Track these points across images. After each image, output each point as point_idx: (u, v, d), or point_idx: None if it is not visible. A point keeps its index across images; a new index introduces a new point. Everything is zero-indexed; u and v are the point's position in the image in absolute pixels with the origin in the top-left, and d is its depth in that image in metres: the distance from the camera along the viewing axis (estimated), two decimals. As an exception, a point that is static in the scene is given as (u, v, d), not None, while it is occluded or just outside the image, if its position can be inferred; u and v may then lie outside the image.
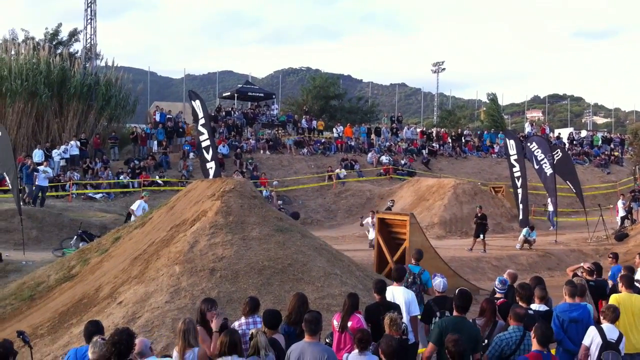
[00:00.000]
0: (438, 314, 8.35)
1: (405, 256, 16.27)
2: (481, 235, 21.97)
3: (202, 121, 18.77)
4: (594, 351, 7.41)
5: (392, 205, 25.81)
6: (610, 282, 11.03)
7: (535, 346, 6.68)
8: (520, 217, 24.19)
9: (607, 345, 7.34)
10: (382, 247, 17.55)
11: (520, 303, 8.34)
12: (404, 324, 8.17)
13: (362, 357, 6.62)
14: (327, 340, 7.74)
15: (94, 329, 6.79)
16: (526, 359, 6.55)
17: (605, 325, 7.59)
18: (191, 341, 6.73)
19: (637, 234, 23.99)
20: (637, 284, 10.26)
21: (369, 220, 22.17)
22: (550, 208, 28.67)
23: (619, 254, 14.23)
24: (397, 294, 8.84)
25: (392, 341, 6.19)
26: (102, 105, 34.82)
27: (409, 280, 11.16)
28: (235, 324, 7.66)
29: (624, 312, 8.31)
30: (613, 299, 8.32)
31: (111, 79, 36.01)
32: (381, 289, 8.34)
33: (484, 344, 7.44)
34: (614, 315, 7.63)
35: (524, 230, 22.80)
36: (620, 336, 7.51)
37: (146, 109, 43.60)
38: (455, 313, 7.37)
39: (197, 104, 18.73)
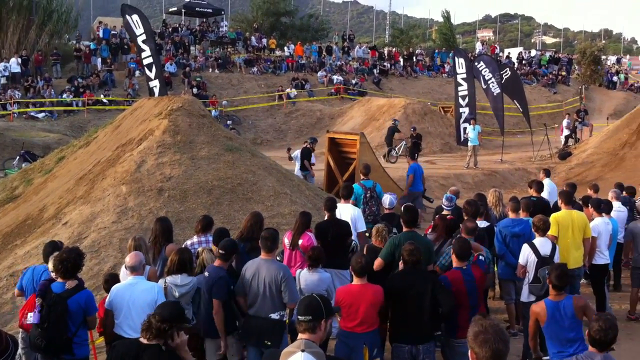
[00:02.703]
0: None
1: (355, 175, 16.38)
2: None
3: (142, 37, 17.99)
4: (531, 268, 7.52)
5: (395, 125, 23.61)
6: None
7: (455, 262, 6.60)
8: (463, 137, 24.28)
9: (543, 261, 7.43)
10: (331, 166, 17.59)
11: (466, 219, 8.51)
12: (353, 242, 8.28)
13: (313, 274, 6.71)
14: (278, 258, 7.80)
15: (51, 249, 6.84)
16: (445, 278, 6.46)
17: (538, 239, 7.70)
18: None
19: (579, 152, 24.63)
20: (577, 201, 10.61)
21: (297, 153, 17.69)
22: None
23: None
24: (343, 211, 8.88)
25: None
26: (43, 20, 33.23)
27: (367, 196, 11.16)
28: (188, 243, 7.66)
29: (564, 229, 8.43)
30: (553, 217, 8.40)
31: (52, -10, 34.25)
32: (331, 207, 8.37)
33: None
34: (545, 226, 7.72)
35: (470, 140, 22.89)
36: (554, 248, 7.65)
37: (89, 25, 41.80)
38: (405, 229, 7.43)
39: (134, 18, 17.90)
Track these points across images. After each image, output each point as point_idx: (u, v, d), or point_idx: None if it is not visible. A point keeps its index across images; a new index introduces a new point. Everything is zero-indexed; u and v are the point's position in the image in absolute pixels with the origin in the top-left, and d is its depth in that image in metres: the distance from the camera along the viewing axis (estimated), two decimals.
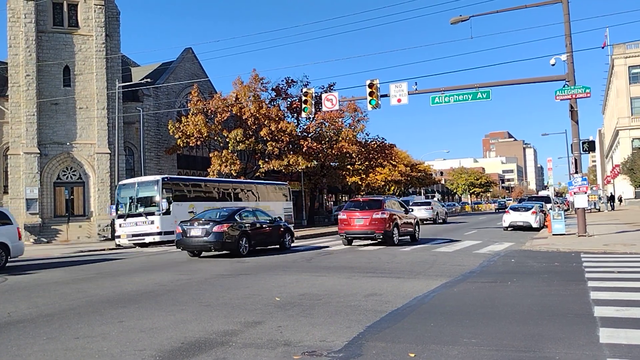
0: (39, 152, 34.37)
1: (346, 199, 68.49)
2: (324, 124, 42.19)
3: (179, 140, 38.02)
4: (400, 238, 20.62)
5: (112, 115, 35.75)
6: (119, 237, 26.78)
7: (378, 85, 21.75)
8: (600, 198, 55.86)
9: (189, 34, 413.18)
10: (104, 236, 33.63)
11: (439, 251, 17.49)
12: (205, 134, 37.83)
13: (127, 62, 44.59)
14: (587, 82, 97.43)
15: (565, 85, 20.27)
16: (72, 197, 35.97)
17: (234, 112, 38.71)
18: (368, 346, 5.84)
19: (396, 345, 5.86)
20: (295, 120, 42.33)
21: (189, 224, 17.78)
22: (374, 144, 47.15)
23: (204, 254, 18.19)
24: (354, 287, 10.13)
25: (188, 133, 37.61)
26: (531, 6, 21.29)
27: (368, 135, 47.40)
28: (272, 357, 5.56)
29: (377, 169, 54.31)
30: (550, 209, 28.72)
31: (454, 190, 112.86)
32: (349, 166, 47.64)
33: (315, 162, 42.34)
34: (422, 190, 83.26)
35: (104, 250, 24.80)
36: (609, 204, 52.13)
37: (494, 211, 74.93)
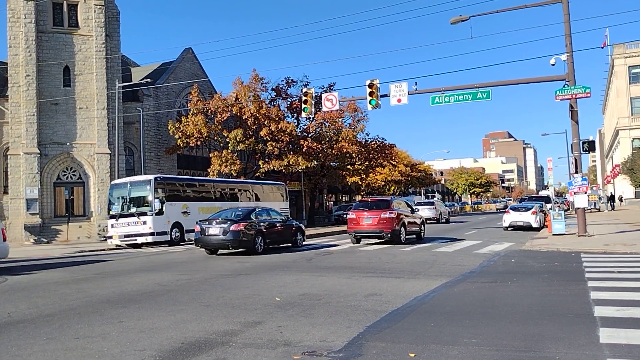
0: (39, 152, 34.39)
1: (346, 199, 68.63)
2: (324, 124, 42.21)
3: (179, 140, 38.04)
4: (407, 237, 20.97)
5: (112, 115, 35.77)
6: (110, 237, 26.42)
7: (378, 85, 21.76)
8: (600, 198, 55.85)
9: (189, 34, 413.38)
10: (104, 236, 33.51)
11: (439, 251, 17.49)
12: (205, 134, 37.85)
13: (127, 62, 44.62)
14: (587, 82, 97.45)
15: (565, 85, 20.27)
16: (72, 197, 35.99)
17: (234, 112, 38.72)
18: (368, 346, 5.84)
19: (396, 345, 5.86)
20: (295, 120, 42.35)
21: (207, 222, 18.31)
22: (374, 144, 47.14)
23: (220, 251, 18.72)
24: (354, 287, 10.13)
25: (188, 133, 37.62)
26: (531, 6, 21.30)
27: (368, 135, 47.54)
28: (272, 357, 5.55)
29: (377, 169, 54.31)
30: (551, 209, 28.68)
31: (454, 190, 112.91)
32: (349, 166, 47.63)
33: (315, 162, 42.36)
34: (422, 191, 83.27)
35: (104, 250, 24.76)
36: (609, 204, 52.11)
37: (495, 211, 74.63)
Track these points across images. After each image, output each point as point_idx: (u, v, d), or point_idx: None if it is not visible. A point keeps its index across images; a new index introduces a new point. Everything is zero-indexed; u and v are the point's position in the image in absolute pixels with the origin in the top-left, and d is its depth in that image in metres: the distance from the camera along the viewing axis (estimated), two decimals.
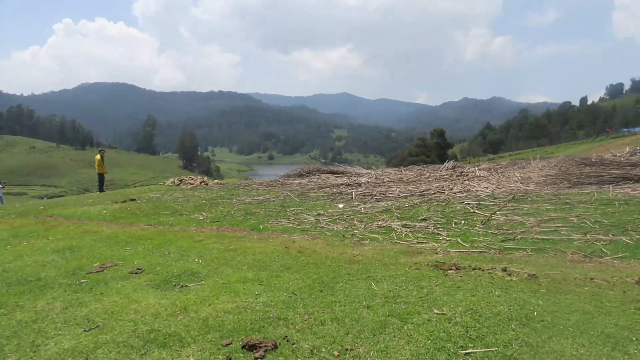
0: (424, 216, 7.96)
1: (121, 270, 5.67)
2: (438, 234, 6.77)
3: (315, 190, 12.59)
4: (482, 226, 6.96)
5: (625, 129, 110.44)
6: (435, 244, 6.21)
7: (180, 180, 25.77)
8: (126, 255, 6.52)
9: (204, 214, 10.64)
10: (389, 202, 9.67)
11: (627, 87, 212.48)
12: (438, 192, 10.00)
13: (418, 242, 6.37)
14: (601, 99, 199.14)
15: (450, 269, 4.91)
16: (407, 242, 6.45)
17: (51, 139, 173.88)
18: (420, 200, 9.51)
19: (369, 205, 9.46)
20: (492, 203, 8.48)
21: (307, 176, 17.06)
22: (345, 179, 13.74)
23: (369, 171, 17.20)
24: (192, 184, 25.06)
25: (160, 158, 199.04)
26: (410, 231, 7.06)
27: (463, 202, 8.72)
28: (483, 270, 4.81)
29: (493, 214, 7.55)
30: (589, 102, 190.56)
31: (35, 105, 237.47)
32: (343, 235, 7.19)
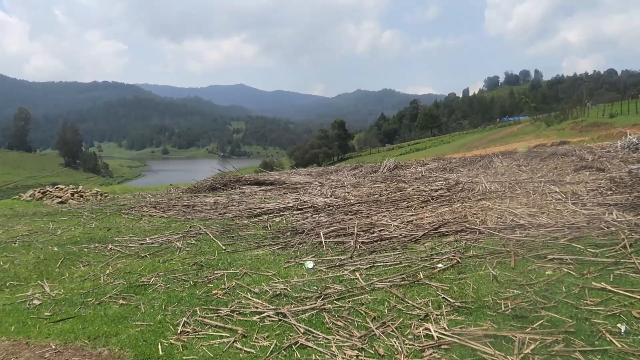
0: (505, 295, 3.86)
1: None
2: None
3: (246, 221, 7.98)
4: None
5: (509, 118, 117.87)
6: None
7: (43, 193, 19.43)
8: None
9: (47, 285, 5.65)
10: (395, 253, 5.45)
11: (502, 79, 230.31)
12: (464, 227, 6.00)
13: None
14: (480, 91, 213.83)
15: None
16: None
17: None
18: (451, 246, 5.43)
19: (365, 265, 5.16)
20: (606, 258, 4.63)
21: (223, 189, 12.21)
22: (289, 199, 9.20)
23: (306, 177, 12.84)
24: (61, 196, 18.93)
25: (37, 155, 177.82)
26: None
27: (541, 255, 4.78)
28: None
29: None
30: (471, 94, 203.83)
31: None
32: None
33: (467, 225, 6.05)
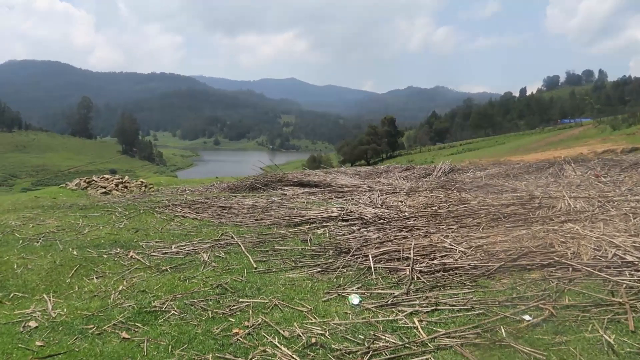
0: None
1: None
2: None
3: (284, 231, 7.03)
4: None
5: (570, 120, 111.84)
6: None
7: (89, 182, 19.35)
8: None
9: (51, 301, 4.92)
10: (464, 292, 4.31)
11: (562, 79, 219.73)
12: (552, 260, 4.75)
13: None
14: (539, 90, 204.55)
15: None
16: None
17: None
18: (537, 287, 4.21)
19: (426, 306, 4.06)
20: None
21: (264, 189, 11.35)
22: (334, 207, 8.13)
23: (354, 179, 11.79)
24: (105, 187, 18.79)
25: (97, 142, 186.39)
26: None
27: None
28: None
29: None
30: (528, 93, 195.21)
31: None
32: None
33: (556, 258, 4.80)
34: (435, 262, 5.04)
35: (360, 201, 8.47)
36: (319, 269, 5.27)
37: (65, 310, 4.71)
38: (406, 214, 7.24)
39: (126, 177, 21.19)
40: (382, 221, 6.89)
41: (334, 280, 4.94)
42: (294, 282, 4.97)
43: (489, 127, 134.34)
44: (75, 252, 6.73)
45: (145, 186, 19.32)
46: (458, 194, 8.67)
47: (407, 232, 6.33)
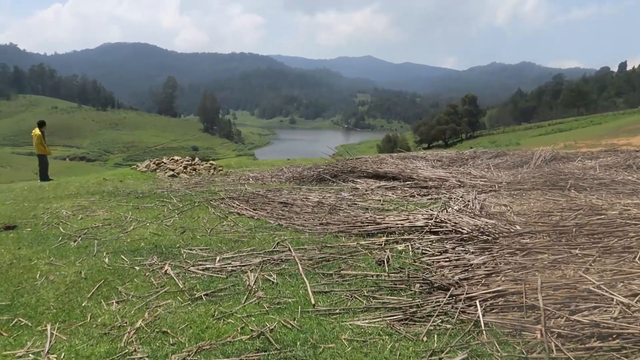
0: None
1: None
2: None
3: (354, 243, 5.53)
4: None
5: None
6: None
7: (158, 164, 18.98)
8: None
9: (51, 339, 3.81)
10: None
11: None
12: None
13: None
14: None
15: None
16: None
17: (72, 100, 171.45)
18: None
19: None
20: None
21: (333, 181, 9.90)
22: (418, 211, 6.46)
23: (437, 168, 10.00)
24: (173, 169, 18.31)
25: (181, 120, 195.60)
26: None
27: None
28: None
29: None
30: (629, 68, 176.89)
31: (59, 65, 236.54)
32: None
33: None
34: (579, 318, 3.31)
35: (450, 203, 6.74)
36: (400, 315, 3.72)
37: (63, 355, 3.57)
38: (517, 227, 5.45)
39: (196, 159, 20.65)
40: (486, 237, 5.16)
41: (424, 339, 3.37)
42: (364, 336, 3.47)
43: (582, 106, 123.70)
44: (106, 260, 5.67)
45: (214, 168, 18.64)
46: (584, 197, 6.67)
47: (523, 255, 4.59)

────────────────────────────────────────

> YOUR INSTRUCTIONS: Leave out the pictures and restate, word for word, the lines from the top of the data through the line containing "6: (610, 282, 11.03)", both included.

> RESPONSE BELOW:
Track these points across images. After each image, output each point as point_idx: (u, v, d), or point_idx: None if it is not visible. A point keeps its index across images; a new index introduces a new point. Everything is zero-indexed; u and v are the point's position in the image in absolute pixels with the origin in the top-left, and d is its depth in that image in metres: the distance from the camera along the viewing axis (estimated), two decimals. As an exception, a point that is static in the scene is given as (u, v, d), not None, while it is occluded or just outside the image, if its position can be inferred; u and v may then lie outside the image.
[00:00.000]
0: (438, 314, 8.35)
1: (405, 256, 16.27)
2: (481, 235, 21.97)
3: (202, 121, 18.77)
4: (594, 351, 7.41)
5: (392, 205, 25.81)
6: (610, 282, 11.03)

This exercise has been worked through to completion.